Subgroups of children with Kawasaki disease: a data-driven cluster analysis

Abstract

Background: Although Kawasaki disease is commonly regarded as a single disease entity, variability in clinical manifestations and disease outcome has been recognised. We aimed to use a data-driven approach to identify clinical subgroups.

Methods: We analysed clinical data from patients with Kawasaki disease diagnosed at Rady Children's Hospital (San Diego, CA, USA) between Jan 1, 2002, and June 30, 2022. Patients were grouped by hierarchical clustering on principal components with k-means parcellation based on 14 variables, including age at onset, ten laboratory test results, day of illness at the first intravenous immunoglobulin infusion, and normalised echocardiographic measures of coronary artery diameters at diagnosis. We also analysed the seasonality and Kawasaki disease incidence from 2002 to 2019 by subgroup. To explore the biological underpinnings of identified subgroups, we did differential abundance analysis on proteomic data of 6481 proteins from 32 patients with Kawasaki disease and 24 healthy children, using linear regression models that controlled for age and sex.

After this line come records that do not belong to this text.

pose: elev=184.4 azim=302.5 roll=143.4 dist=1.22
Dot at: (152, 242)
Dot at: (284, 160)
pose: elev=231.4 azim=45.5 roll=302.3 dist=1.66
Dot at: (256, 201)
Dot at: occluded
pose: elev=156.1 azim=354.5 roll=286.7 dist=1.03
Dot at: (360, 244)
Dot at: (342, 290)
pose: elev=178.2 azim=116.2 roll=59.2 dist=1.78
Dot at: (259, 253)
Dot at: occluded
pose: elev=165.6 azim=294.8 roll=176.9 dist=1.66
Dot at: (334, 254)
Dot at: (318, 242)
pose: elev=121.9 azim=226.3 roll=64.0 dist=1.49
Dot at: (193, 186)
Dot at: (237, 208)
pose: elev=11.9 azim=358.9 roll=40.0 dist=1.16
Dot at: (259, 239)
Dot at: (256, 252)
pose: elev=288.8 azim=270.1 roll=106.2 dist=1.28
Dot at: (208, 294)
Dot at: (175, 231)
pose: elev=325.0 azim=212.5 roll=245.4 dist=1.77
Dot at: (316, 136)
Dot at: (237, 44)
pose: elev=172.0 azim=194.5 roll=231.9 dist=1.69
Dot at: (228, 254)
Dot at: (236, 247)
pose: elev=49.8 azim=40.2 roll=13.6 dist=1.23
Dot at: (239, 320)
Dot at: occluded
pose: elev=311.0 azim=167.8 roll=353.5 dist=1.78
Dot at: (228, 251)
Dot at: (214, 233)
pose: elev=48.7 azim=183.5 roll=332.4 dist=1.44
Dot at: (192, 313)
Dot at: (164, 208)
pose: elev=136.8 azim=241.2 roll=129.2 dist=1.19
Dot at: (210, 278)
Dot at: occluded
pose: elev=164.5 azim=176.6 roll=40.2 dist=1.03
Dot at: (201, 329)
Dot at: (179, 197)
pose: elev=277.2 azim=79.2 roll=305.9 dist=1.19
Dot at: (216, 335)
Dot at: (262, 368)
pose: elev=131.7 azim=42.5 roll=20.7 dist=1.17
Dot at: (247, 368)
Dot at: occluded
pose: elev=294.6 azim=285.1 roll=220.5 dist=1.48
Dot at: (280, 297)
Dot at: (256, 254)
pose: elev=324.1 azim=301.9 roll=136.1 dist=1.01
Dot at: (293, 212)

Findings: Among 1016 patients with complete data in the final analysis, four subgroups were identified with distinct clinical features: (1) hepatobiliary involvement with elevated alanine transaminase, gamma-glutamyl transferase, and total bilirubin levels, lowest coronary artery aneurysm but highest intravenous immunoglobulin resistance rates (n=157); (2) highest band neutrophil count and Kawasaki disease shock rate (n=231); (3) cervical lymphadenopathy with high markers of inflammation (erythrocyte sedimentation rate, C-reactive protein, white blood cell, and platelet counts) and lowest age-adjusted haemoglobin Z scores (n=315); and (4) young age at onset with highest coronary artery aneurysm but lowest intravenous immunoglobulin resistance rates (n=313). The subgroups had distinct seasonal and incidence trajectories. In addition, the subgroups shared 211 differential abundance proteins while many proteins were unique to a subgroup.

Interpretation: Our data-driven analysis provides insight into the heterogeneity of Kawasaki disease, and supports the existence of distinct subgroups with important implications for clinical management and research design and interpretation.

Funding: US National Institutes of Health and the Irving and Francine Suknow Foundation.

Figure 1.. Hierarchical clustering on principal components

(A) Three-dimensional map of hierarchical clustering on principal components. (B) The optimal number of clusters determined by the calculated inertia. (C) Dendrogram of hierarchical map and identified clusters.

Figure 2.. Distribution of the Kawasaki disease subgroups

(A) Monthly cumulative numbers (bars) and proportions (lines) of new cases in each phenotypic subgroup in 2002–19. Error bars denote 95% CIs. (B) Yearly numbers (bars) and proportions (lines) of new cases in each phenotypic subgroup in 2002–21. Highlighted are the years affected by the COVID-19 pandemic.

Figure 3.. Proteomic analysis

(A) Venn diagram showing the numbers of Kawasaki disease-associated differentially abundant proteins (false discovery rate <0·05) that were shared among the subgroups or unique to a specific subgroup of patients with Kawasaki disease, comparing Kawasaki disease and the control group of 24 healthy children. (B) Selected subgroup-related differential abundance proteins from comparison among the four subgroups. The normalised abundance in the control group (yellow) was also plotted as reference. (C) Tissue enrichment analysis using gene symbols of the 40 subgroup-related differential abundance proteins based on the Human Gene Atlas. Labelled p values were from post hoc Dunn’s test for pairwise comparisons. p values were adjusted for multiple comparisons, with the Benjamini-Hochberg method. DLDH=dihydrolipoamide dehydrogenase. HTRA2=serine protease HTRA2. IL-18 Rα=IL-18 receptor 1. suPAR=soluble urokinase plasminogen activator receptor. SIGIRR=single immunoglobulin IL-1-related receptor.

Figure 4.. Proposed Kawasaki disease model

Interactions between different environmental triggers and genetic susceptibility lead to activation of a common disease pathway that varies among patients and results in discrete clinical subgroups.